The bar to become a member is low, and while comments are scrutinized and can be flagged, votes aren't.
And let me be honest: even I vote for or against topics that I wouldn't write for or against.
I think this is often observed in elections as well were people will give a secret vote to something they agree with even if they aren't ready to face their families about it.
FTR: I think the system tries to mitigate this to some degree. I don't think all votes are created equal here.
> Might there be something interesting to learn here?
Absolutely :-)
As it is on most any other site. And depending on who signs up and participates on which each site, you end up with some sort of an average intelligence level per site. HN's I suspect would be rather close to the top.
> and while comments are scrutinized and can be flagged, votes aren't.
Indeed they aren't, which is my point.
> I think this is often observed in elections as well were people will give a secret vote to something they agree with even if they aren't ready to face their families about it.
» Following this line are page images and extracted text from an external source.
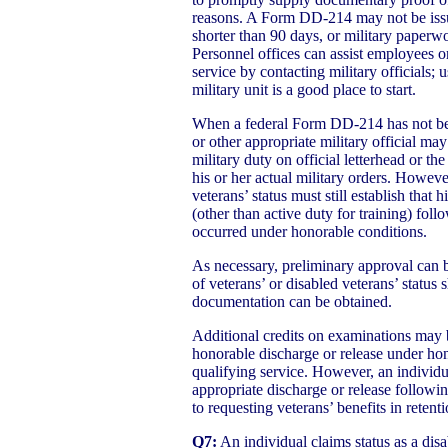
reasons. A Form DD-214 may not be issue
shorter than 90 days, or military paperw
Personnel offices can assist employees o
service by contacting military officials;
military unit is a good place to start.
When a federal Form DD-214 has not be
or other appropriate military official m
military duty on official letterhead or t
his or her actual military orders. Howeve
veterans’ status must still establish that 
(other than active duty for training) fol
occurred under honorable conditions.
As necessary, preliminary approval can b
of veterans’ or disabled veterans’ status
documentation can be obtained.
Additional credits on examinations may 
honorable discharge or release under ho
qualifying service. However, an individ
appropriate discharge or release followin
to requesting veterans’ benefits in retenti
Q7:
An individual claims status as a dis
And one might expect the same to occur here, but does it, and to what degree? Is there more, less, or identical diversity of cultural/political beliefs in the general public, or on HN? Based on many years reading comments (particularly dimmed-due-to-downvotes ones, and responses to them) here, I have a feeling that there is less diversity of thought here.
Knowing such things with high levels of accuracy would require a form of omniscience, but that doesn't mean that nothing can be gleaned from user behavior on HN, or any sit for that matter.
>> Might there be something interesting to learn here?
> Absolutely :-)
What sorts of things do you think we could learn if one had access to the HN voting data?